Can you change "Feathers" to "Starling" in the rows below, in the stretch from the line containing "Install an IPA on iOS directly from a URL" through the line containing "Mission Eau : being Agile with Flash Pro", and give back only those lines with nothing else altered?

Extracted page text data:
◆ ◆ ◆ ◆ ◆ ◆ ◆

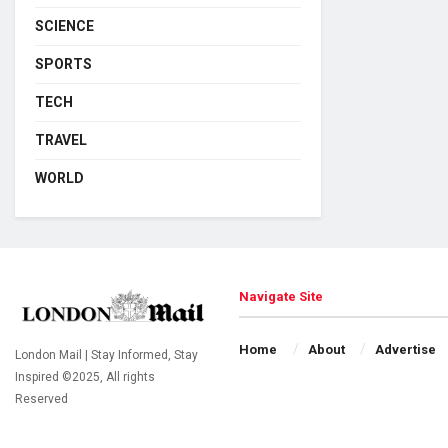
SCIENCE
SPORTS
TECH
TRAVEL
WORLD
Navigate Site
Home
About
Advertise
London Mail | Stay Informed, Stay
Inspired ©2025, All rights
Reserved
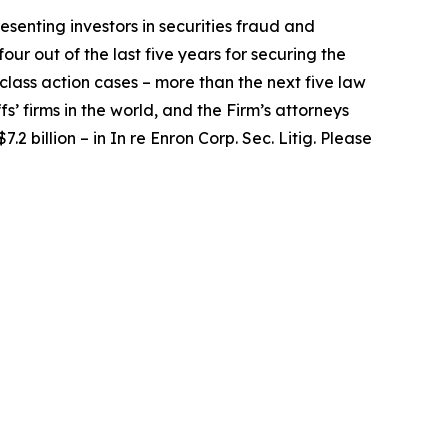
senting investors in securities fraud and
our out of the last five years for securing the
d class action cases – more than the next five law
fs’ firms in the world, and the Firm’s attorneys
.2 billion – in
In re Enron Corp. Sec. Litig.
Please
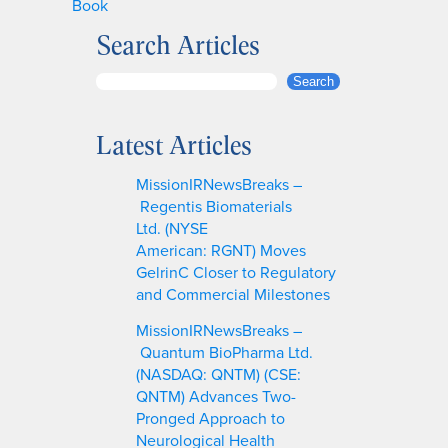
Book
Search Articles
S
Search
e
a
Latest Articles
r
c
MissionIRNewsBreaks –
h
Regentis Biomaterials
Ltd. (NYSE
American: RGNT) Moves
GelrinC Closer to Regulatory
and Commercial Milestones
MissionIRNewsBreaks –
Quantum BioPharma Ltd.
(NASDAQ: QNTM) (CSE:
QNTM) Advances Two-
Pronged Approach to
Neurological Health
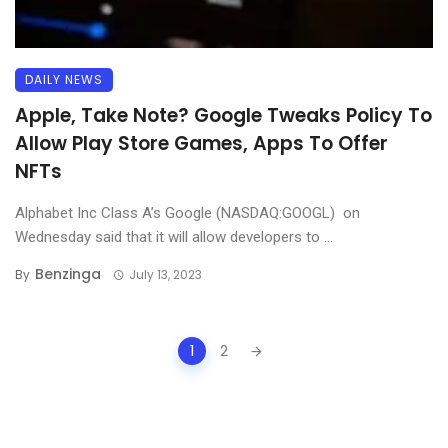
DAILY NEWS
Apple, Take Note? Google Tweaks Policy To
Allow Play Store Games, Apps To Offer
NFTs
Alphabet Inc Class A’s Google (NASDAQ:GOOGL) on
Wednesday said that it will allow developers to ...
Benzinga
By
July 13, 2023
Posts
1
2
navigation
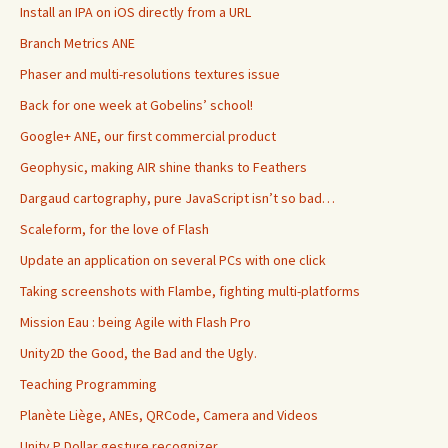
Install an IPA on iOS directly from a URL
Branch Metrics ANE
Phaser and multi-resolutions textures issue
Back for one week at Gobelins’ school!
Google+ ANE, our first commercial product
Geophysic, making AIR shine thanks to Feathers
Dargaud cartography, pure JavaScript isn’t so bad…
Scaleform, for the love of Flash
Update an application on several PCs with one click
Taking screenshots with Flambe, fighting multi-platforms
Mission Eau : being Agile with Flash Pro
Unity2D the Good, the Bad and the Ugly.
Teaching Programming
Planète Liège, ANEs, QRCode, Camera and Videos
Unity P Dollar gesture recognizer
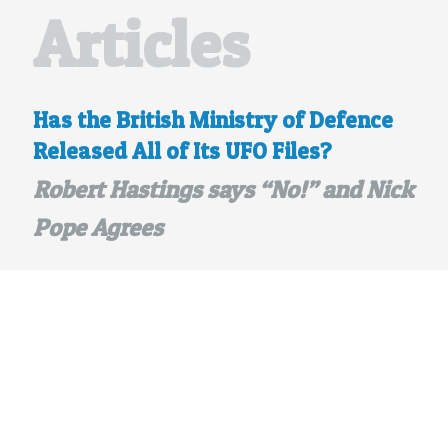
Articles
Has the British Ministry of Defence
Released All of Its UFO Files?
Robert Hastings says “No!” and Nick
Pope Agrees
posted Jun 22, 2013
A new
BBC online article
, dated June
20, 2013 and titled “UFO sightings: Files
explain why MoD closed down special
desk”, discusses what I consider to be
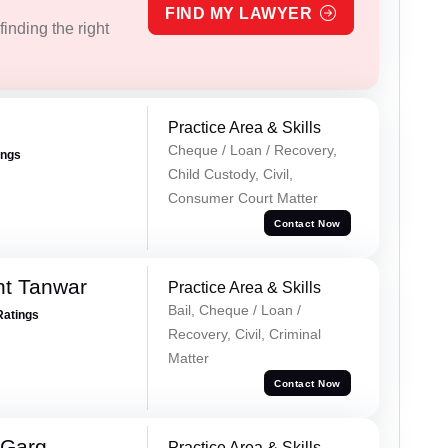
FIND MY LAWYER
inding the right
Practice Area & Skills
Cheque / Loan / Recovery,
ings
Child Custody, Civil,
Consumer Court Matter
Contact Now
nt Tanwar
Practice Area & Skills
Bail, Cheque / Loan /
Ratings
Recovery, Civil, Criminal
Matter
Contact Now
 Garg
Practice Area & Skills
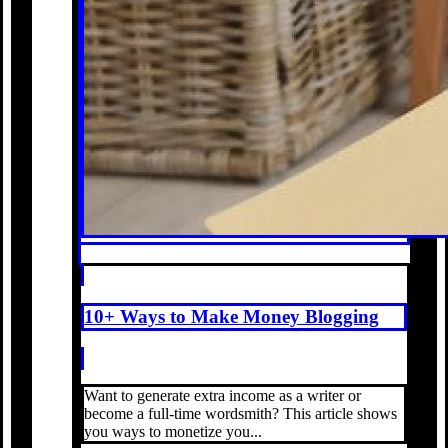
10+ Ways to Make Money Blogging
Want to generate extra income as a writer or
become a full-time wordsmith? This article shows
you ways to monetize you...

◆ ◆ ◆ ◆ ◆ ◆ ◆

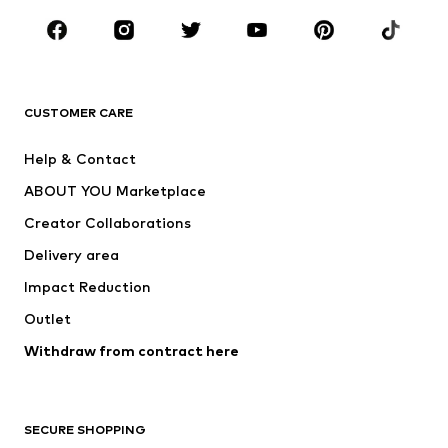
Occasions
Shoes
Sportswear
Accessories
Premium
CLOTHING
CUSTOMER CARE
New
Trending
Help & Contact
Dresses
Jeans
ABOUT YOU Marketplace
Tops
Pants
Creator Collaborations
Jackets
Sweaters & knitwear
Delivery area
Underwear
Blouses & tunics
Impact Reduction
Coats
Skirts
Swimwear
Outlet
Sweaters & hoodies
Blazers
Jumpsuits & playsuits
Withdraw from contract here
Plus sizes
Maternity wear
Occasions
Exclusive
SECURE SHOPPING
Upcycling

◆ ◆ ◆ ◆ ◆ ◆ ◆

TASK RESULT
Install an IPA on iOS directly from a URL
Branch Metrics ANE
Phaser and multi-resolutions textures issue
Back for one week at Gobelins’ school!
Google+ ANE, our first commercial product
Geophysic, making AIR shine thanks to Starling
Dargaud cartography, pure JavaScript isn’t so bad…
Scaleform, for the love of Flash
Update an application on several PCs with one click
Taking screenshots with Flambe, fighting multi-platforms
Mission Eau : being Agile with Flash Pro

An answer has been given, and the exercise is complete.